▸ **PROBLEM DESCRIPTION**
Answer these questions from the forum thread below:
(a) What does jilldill's household now stick to regarding contact?
(b) On what date was the post by emm-anj made?
(c) According to emm-anj, has the adoption process started yet?

▸ **PASSAGE**
⟨

Thanks again ladies for your support, I knew I could come on here and freely vent my feelings and you would all know what to say.

love
Cindy


----------



## jilldill (Feb 2, 2006)

Cindy,
Iam sorry your going through this, it's all starting to sound like a common experience to me! I agree with all that has been said we have had alot of problems with contact so I feel very strongly about it! We now stick to the agreement and wont accept anything outside of that. I have accepted things I shouldn't have in the early days but no more. We are our childrens parents in every single way other than we didn't give birth to them so what we say goes!
Love JD x


----------



## emm-anj (Nov 11, 2008)

I was going to say, where you have said " she has given birth to five, something I have not managed to do " - I know how you feel - and don't get upset - remember this is ALL the BM can do - churn out kids - there are many people like this, unfortunately - many of whom never have their children taken off them any way and just mess their kids up for the future.  So take heart, you sound like a great mum doing a fantastic job and your little boy is lucky to have you and to have so much love.

I get very upset about the contact thing - we haven't even started the adoption process yet and already I get upset about it!  In some cases I don't think it is always best for the child, seems it can be very disruptive and create insecurities - but that's just my opinion and at the same time, I thikn the child should always know that it's adopted etc - but anyway I digress.  just wanted to post!


----------

⟩

▸ **RECORDED INFORMATION**

⟨

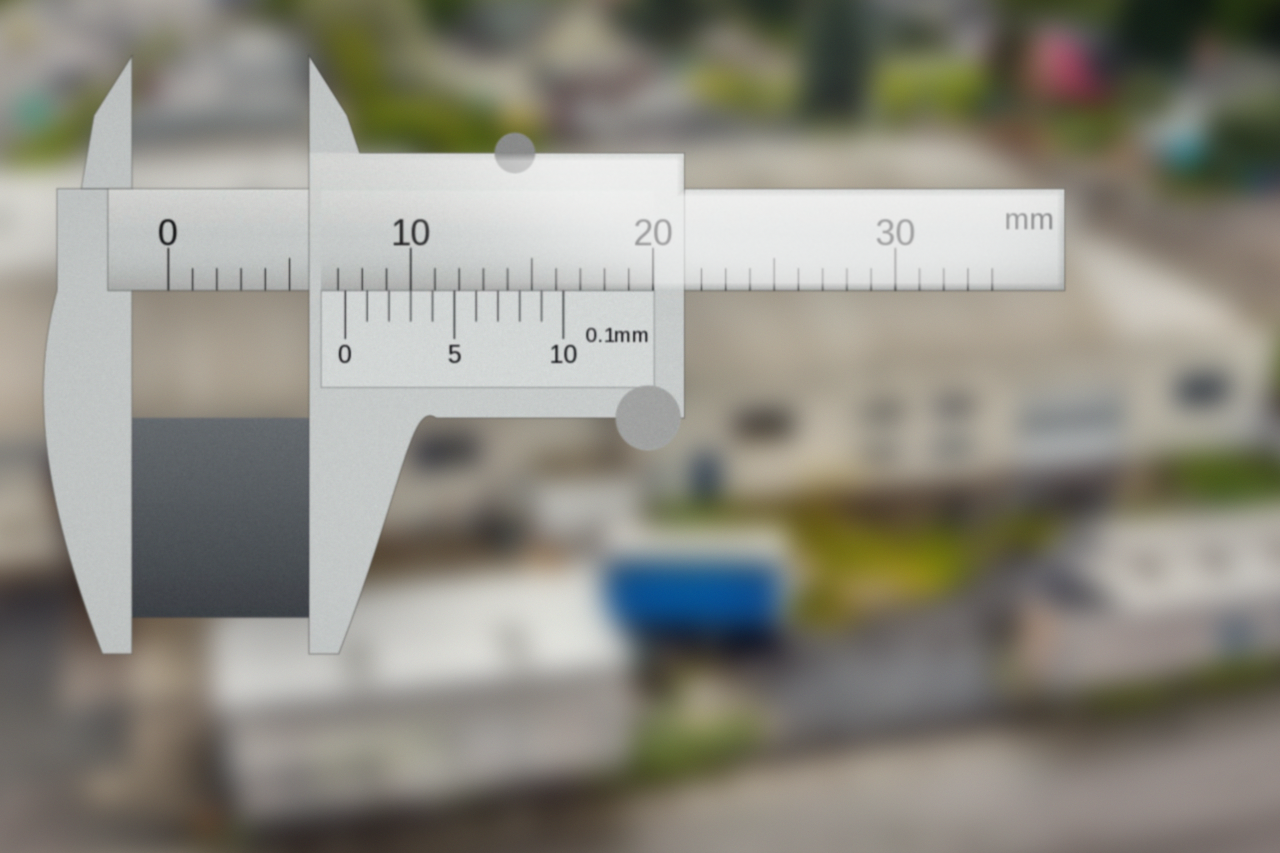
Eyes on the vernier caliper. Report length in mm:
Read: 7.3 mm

⟩
⟨

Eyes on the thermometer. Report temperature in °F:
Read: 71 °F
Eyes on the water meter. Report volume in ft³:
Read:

⟩
⟨

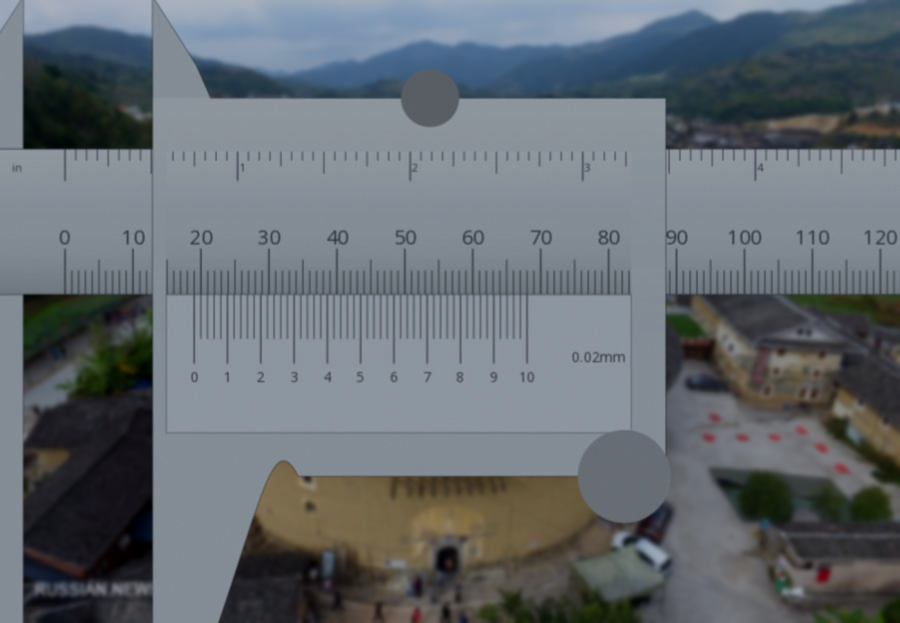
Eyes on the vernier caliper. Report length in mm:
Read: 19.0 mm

⟩

▸ **ANSWER BELOW**
(a) The agreement; they won't accept anything outside of it.
(b) Nov 11, 2008.
(c) No, they haven't even started the adoption process yet.